======== Data for processing ========

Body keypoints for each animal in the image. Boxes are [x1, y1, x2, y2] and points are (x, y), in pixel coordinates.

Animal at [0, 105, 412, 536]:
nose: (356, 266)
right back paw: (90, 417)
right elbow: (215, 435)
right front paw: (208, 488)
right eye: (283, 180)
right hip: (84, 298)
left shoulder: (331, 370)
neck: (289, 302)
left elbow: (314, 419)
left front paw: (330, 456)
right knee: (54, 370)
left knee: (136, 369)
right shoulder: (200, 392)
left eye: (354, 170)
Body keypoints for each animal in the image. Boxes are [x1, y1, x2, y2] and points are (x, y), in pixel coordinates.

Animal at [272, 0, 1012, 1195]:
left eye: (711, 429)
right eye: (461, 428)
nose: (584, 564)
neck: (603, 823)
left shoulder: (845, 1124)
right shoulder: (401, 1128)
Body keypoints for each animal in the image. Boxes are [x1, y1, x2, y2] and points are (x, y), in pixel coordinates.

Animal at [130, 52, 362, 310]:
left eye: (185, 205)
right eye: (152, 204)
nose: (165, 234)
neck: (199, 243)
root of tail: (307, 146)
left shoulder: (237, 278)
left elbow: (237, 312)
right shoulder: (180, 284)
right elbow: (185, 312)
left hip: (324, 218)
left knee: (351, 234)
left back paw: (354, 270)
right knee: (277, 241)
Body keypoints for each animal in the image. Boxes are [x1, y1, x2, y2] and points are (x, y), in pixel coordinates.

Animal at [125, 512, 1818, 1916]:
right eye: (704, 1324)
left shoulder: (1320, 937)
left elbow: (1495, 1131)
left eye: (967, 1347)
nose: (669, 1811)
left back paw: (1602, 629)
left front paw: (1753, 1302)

========

# Work order:
Only the lines from the one containing "left hip: (324, 218)" to the end of the records should be repeated, exactly as they appear.

# Expected answer:
left hip: (324, 218)
left knee: (351, 234)
left back paw: (354, 270)
right knee: (277, 241)
Body keypoints for each animal in the image. Boxes are [x1, y1, x2, y2] and points are (x, y), in pixel coordinates.

Animal at [125, 512, 1818, 1916]:
right eye: (704, 1324)
left shoulder: (1320, 937)
left elbow: (1495, 1131)
left eye: (967, 1347)
nose: (669, 1811)
left back paw: (1602, 629)
left front paw: (1753, 1302)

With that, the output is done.